Aww he s so sweet! Welcome so glad you joined!


----------



## jane and addison (Nov 1, 2012)

Thank you for rescuing him. God bless you and him.


----------



## Orla (Jul 5, 2009)

He's so cute!
He looks quite a bit older than 3 months to me.


----------



## TLR (Nov 13, 2011)

He looks like a very cute Maltese to me. Thanks for rescuing him.


----------



## socalyte (Nov 15, 2010)

He is so handsome! So glad you were able to give him a good home-- once he settles in, I'm sure you will be repaid a million times over with all the puppy kisses you could ever want!


----------



## bellaratamaltese (May 24, 2006)

so glad you were able to take him! I agree with Orla - he looks older than 3 mos. how big is he?


----------



## little+bella (May 19, 2013)

Ya i agree, he does look older than 3 months but pictures sometimes make them look larger than they really are. He looks sweet though! What did you name your new little one? Hes precious.


----------



## .13124 (Jun 1, 2012)

What a sweet little one, so glad you're able to take care of him and give him the attention and love he deserves . I'm sure soon enough he'll warm up to you. 

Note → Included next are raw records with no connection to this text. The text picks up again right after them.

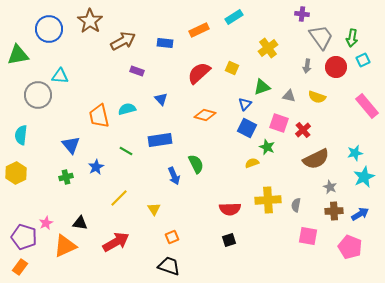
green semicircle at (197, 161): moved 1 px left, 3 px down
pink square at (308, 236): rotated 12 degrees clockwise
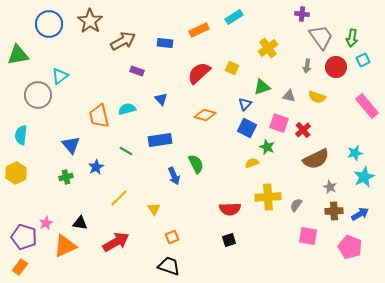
blue circle at (49, 29): moved 5 px up
cyan triangle at (60, 76): rotated 42 degrees counterclockwise
yellow cross at (268, 200): moved 3 px up
gray semicircle at (296, 205): rotated 24 degrees clockwise
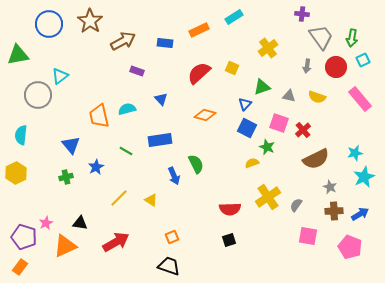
pink rectangle at (367, 106): moved 7 px left, 7 px up
yellow cross at (268, 197): rotated 30 degrees counterclockwise
yellow triangle at (154, 209): moved 3 px left, 9 px up; rotated 24 degrees counterclockwise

Sent from Petguide.com Free App


----------



## LuvMyMalties (Sep 29, 2011)

He's 2 lbs. Do you think he's purebred or is it hard to tell?


----------



## kilodzul (Oct 7, 2013)

Purebred or not, he's definitely a cutie. Thank you for rescuing him, I'm sure he'll give you lots of love in return.
I agree that he looks older than 3 months - his muzzle is quite long for this age. But maybe it's the matter of the photo or his haircut. Otherwise he looks like pure Malt to me. Maybe you can show other photo to compare?


----------



## LuvMyMalties (Sep 29, 2011)

His teeth look adult. Doesn't have his puppy teeth anymore. Do Maltese have adult teeth by 3 months? I'm wondering if he is older, but he's so timid it's hard to tell since he doesn't play like a puppy. His fur is super silky and soft but I know he could be mixed with chihuahua or something else and still have Maltese traits. Just curious. I'm Also hoping he will warm up and not be so scared. Whatever happened in his past must have really spooked him!


----------



## babycake7 (Jan 30, 2012)

Oh he is very cute! The picture does make him look bigger but if he is only two pounds as you say, then maybe he is only three months. In any case, thank you for rescuing him. I am sure he will blossom in your love and care!


----------